Taipei, The Taiwan government’s social housing initiative is progressing well, with almost 10,000 units already on the market and thousands more under construction, the national Construction and Planning Agency (CPA) said Thursday.
Under the social housing plan, the government is aiming to put some 200,000 social housing units on the market over an eight-year period for rent at concessionary rates to people in a certain income bracket, the agency indicated.
Of that number, 120,000 will be constructed by the government, while 80,000 will be acquired and renovated, according to data from the agency, which falls under the Ministry of the Interior.
Since the project got off the ground in 2016, the government has put 9,773 social housing units on the market, 2,514 of which were built in 2017, the data showed.

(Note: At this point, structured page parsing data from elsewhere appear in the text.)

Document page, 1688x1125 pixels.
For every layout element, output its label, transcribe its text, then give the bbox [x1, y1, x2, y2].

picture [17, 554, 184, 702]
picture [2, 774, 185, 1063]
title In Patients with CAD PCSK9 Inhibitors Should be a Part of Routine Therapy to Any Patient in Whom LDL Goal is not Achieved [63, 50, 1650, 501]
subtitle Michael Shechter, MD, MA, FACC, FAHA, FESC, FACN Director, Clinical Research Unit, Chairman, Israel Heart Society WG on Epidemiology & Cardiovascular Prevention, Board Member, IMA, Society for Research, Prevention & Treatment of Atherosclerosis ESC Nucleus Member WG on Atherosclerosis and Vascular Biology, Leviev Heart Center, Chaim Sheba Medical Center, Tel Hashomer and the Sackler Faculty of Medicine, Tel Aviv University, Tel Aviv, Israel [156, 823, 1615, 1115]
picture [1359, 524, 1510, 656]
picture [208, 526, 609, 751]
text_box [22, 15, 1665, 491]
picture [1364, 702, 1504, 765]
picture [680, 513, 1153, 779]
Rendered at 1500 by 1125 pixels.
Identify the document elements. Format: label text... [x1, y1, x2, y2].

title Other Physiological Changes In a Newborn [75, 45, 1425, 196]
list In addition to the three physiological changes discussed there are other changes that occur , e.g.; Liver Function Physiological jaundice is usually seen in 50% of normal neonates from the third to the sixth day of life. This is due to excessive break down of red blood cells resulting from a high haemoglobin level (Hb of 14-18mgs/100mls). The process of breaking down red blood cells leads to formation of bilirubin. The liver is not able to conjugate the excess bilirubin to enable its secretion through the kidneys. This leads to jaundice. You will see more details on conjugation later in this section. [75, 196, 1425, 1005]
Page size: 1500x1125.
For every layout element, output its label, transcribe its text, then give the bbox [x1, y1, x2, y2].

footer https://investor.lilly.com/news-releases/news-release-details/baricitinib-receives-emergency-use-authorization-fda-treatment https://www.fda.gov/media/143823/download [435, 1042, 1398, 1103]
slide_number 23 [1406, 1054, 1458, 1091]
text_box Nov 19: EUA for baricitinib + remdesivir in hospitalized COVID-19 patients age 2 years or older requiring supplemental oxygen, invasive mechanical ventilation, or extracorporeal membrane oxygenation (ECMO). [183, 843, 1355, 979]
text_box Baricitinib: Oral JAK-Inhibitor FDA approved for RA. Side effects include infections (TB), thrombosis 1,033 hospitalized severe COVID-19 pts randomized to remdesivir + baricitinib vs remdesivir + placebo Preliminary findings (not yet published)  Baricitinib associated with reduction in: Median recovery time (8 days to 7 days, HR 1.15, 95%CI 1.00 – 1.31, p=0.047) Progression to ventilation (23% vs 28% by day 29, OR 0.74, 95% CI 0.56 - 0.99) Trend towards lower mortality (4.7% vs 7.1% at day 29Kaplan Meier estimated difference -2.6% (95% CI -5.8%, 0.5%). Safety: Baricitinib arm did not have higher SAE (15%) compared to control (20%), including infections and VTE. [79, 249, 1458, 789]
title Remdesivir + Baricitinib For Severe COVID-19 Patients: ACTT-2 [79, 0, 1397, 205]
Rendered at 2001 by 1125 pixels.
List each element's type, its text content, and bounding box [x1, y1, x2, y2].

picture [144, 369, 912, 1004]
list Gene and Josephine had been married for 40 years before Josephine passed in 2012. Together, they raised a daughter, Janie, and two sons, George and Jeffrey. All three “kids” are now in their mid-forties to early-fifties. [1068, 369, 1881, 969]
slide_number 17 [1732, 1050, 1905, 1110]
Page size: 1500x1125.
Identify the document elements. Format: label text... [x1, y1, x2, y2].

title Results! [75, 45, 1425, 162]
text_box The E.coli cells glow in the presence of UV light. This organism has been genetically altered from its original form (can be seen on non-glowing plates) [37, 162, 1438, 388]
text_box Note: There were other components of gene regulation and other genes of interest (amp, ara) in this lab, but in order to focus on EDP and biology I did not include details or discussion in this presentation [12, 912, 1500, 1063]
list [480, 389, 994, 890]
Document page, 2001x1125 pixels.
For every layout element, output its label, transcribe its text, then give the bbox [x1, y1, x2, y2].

Currently another 10,000 units are under construction, and by the end of 2020, the total number on the market should be 49,000, in line with the government’s goals, according to the CPA.
The housing units are being managed by the CPA, while the eligibility regulations are set by the local governments, but generally applicants must be at least 20 years of age, be able to demonstrate financial need, and have household registration in the city where they are applying.
When the initiative was launched last year, President Tsai Ing-wen (???) and her administration said they were making social housing one of their top priorities, in view of the fact that many young professionals could hardly afford to pay rent, far less buy an apartment.
In a discussion of what constituted “Taiwanese values,” Tsai and Taipei Mayor Ko Wen-je (???) agreed that safeguarding young people’s right to housing was one of those values.
Tsai had earlier said that social housing projects would be prioritized in the country’s three most densely populated cities — Taipei, New Taipei and Taoyuan.